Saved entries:
== Segment start ==
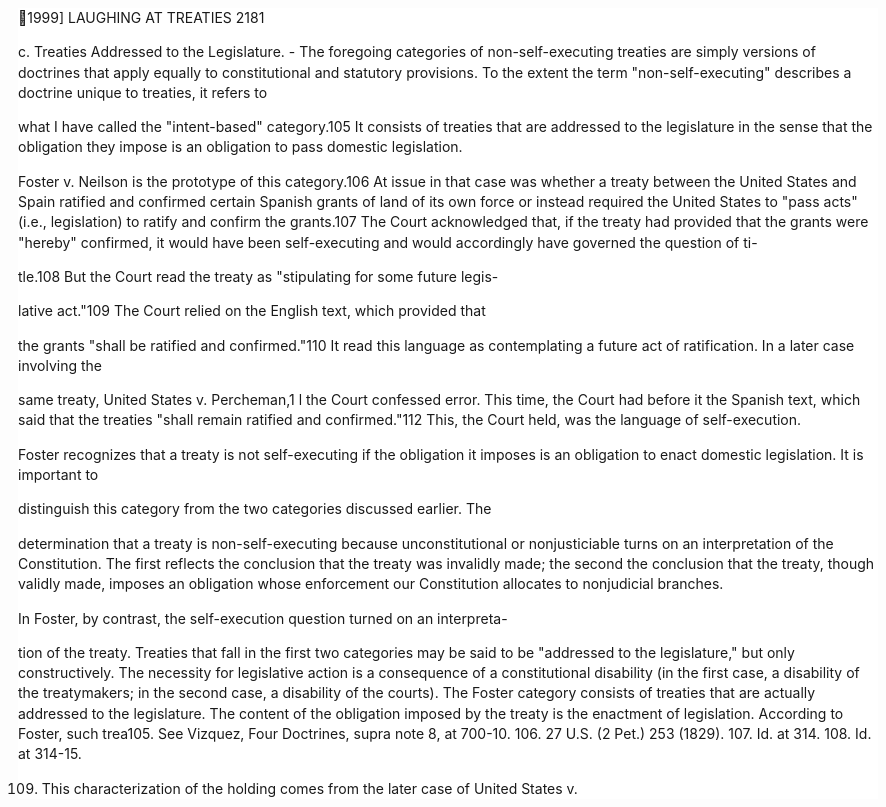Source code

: 1999] LAUGHING AT TREATIES 2181

c. Treaties Addressed to the Legislature. - The foregoing categories of
non-self-executing treaties are simply versions of doctrines that apply
equally to constitutional and statutory provisions. To the extent the term
"non-self-executing" describes a doctrine unique to treaties, it refers to

what I have called the "intent-based" category.105 It consists of treaties
that are addressed to the legislature in the sense that the obligation they
impose is an obligation to pass domestic legislation.

Foster v. Neilson is the prototype of this category.106 At issue in that
case was whether a treaty between the United States and Spain ratified
and confirmed certain Spanish grants of land of its own force or instead
required the United States to "pass acts" (i.e., legislation) to ratify and
confirm the grants.107 The Court acknowledged that, if the treaty had
provided that the grants were "hereby" confirmed, it would have been
self-executing and would accordingly have governed the question of ti-

tle.108 But the Court read the treaty as "stipulating for some future legis-

lative act."109 The Court relied on the English text, which provided that

the grants "shall be ratified and confirmed."110 It read this language as
contemplating a future act of ratification. In a later case involving the

same treaty, United States v. Percheman,1 l the Court confessed error. This
time, the Court had before it the Spanish text, which said that the treaties
"shall remain ratified and confirmed."112 This, the Court held, was the
language of self-execution.

Foster recognizes that a treaty is not self-executing if the obligation it
imposes is an obligation to enact domestic legislation. It is important to

distinguish this category from the two categories discussed earlier. The

determination that a treaty is non-self-executing because unconstitutional
or nonjusticiable turns on an interpretation of the Constitution. The first
reflects the conclusion that the treaty was invalidly made; the second the
conclusion that the treaty, though validly made, imposes an obligation
whose enforcement our Constitution allocates to nonjudicial branches.

In Foster, by contrast, the self-execution question turned on an interpreta-

tion of the treaty. Treaties that fall in the first two categories may be said to
be "addressed to the legislature," but only constructively. The necessity
for legislative action is a consequence of a constitutional disability (in the
first case, a disability of the treatymakers; in the second case, a disability
of the courts). The Foster category consists of treaties that are actually
addressed to the legislature. The content of the obligation imposed by
the treaty is the enactment of legislation. According to Foster, such trea105. See Vizquez, Four Doctrines, supra note 8, at 700-10.
106. 27 U.S. (2 Pet.) 253 (1829).
107. Id. at 314.
108. Id. at 314-15.

109. This characterization of the holding comes from the later case of United States v.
== Segment end ==
WORK ITEM: Return all the data above as written, leaving out only the pictures.

OUTPUT:
Source code

: 1999] LAUGHING AT TREATIES 2181

c. Treaties Addressed to the Legislature. - The foregoing categories of
non-self-executing treaties are simply versions of doctrines that apply
equally to constitutional and statutory provisions. To the extent the term
"non-self-executing" describes a doctrine unique to treaties, it refers to

what I have called the "intent-based" category.105 It consists of treaties
that are addressed to the legislature in the sense that the obligation they
impose is an obligation to pass domestic legislation.

Foster v. Neilson is the prototype of this category.106 At issue in that
case was whether a treaty between the United States and Spain ratified
and confirmed certain Spanish grants of land of its own force or instead
required the United States to "pass acts" (i.e., legislation) to ratify and
confirm the grants.107 The Court acknowledged that, if the treaty had
provided that the grants were "hereby" confirmed, it would have been
self-executing and would accordingly have governed the question of ti-

tle.108 But the Court read the treaty as "stipulating for some future legis-

lative act."109 The Court relied on the English text, which provided that

the grants "shall be ratified and confirmed."110 It read this language as
contemplating a future act of ratification. In a later case involving the

same treaty, United States v. Percheman,1 l the Court confessed error. This
time, the Court had before it the Spanish text, which said that the treaties
"shall remain ratified and confirmed."112 This, the Court held, was the
language of self-execution.

Foster recognizes that a treaty is not self-executing if the obligation it
imposes is an obligation to enact domestic legislation. It is important to

distinguish this category from the two categories discussed earlier. The

determination that a treaty is non-self-executing because unconstitutional
or nonjusticiable turns on an interpretation of the Constitution. The first
reflects the conclusion that the treaty was invalidly made; the second the
conclusion that the treaty, though validly made, imposes an obligation
whose enforcement our Constitution allocates to nonjudicial branches.

In Foster, by contrast, the self-execution question turned on an interpreta-

tion of the treaty. Treaties that fall in the first two categories may be said to
be "addressed to the legislature," but only constructively. The necessity
for legislative action is a consequence of a constitutional disability (in the
first case, a disability of the treatymakers; in the second case, a disability
of the courts). The Foster category consists of treaties that are actually
addressed to the legislature. The content of the obligation imposed by
the treaty is the enactment of legislation. According to Foster, such trea105. See Vizquez, Four Doctrines, supra note 8, at 700-10.
106. 27 U.S. (2 Pet.) 253 (1829).
107. Id. at 314.
108. Id. at 314-15.

109. This characterization of the holding comes from the later case of United States v.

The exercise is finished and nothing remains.